Stated problem: In the patch message, turn the paragraph starting "Here is some pseudocode" into a short list that keeps its main facts.

Given text:
[Nouveau] [PATCH] drm/ttm: Fix race condition in ttm_bo_delayed_delete

Mon Jan 25 00:20:01 PST 2010

On Thu, Jan 21, 2010 at 04:14:39PM +0100, Luca Barbieri wrote:
> I'm not sure I understand your proposal correctly.
> It seems your proposoal is similar to mine, replacing the term "fence
> nodes" with "ttm transactions", but I'm not sure if I understand it
> correctly
> 
> Here is some pseudocode for a improved, simplified version of my proposal.
> It is modified so that there are no longer distinct alive/destroy
> lists, but buffers are destroyed if their ref count is zero.

Stored records:
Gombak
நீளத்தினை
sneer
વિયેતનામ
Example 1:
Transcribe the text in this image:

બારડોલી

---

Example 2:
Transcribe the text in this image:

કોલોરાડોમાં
* * *
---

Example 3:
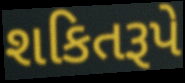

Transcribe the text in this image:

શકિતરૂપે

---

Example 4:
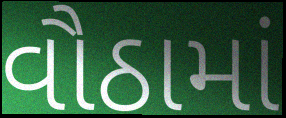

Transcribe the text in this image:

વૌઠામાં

Result of this exercise:
- Pseudocode is offered for an improved, simplified version of the proposal.
- The proposal has been changed so it no longer has separate alive and destroy lists.
- Instead, buffers are destroyed if their ref count is zero.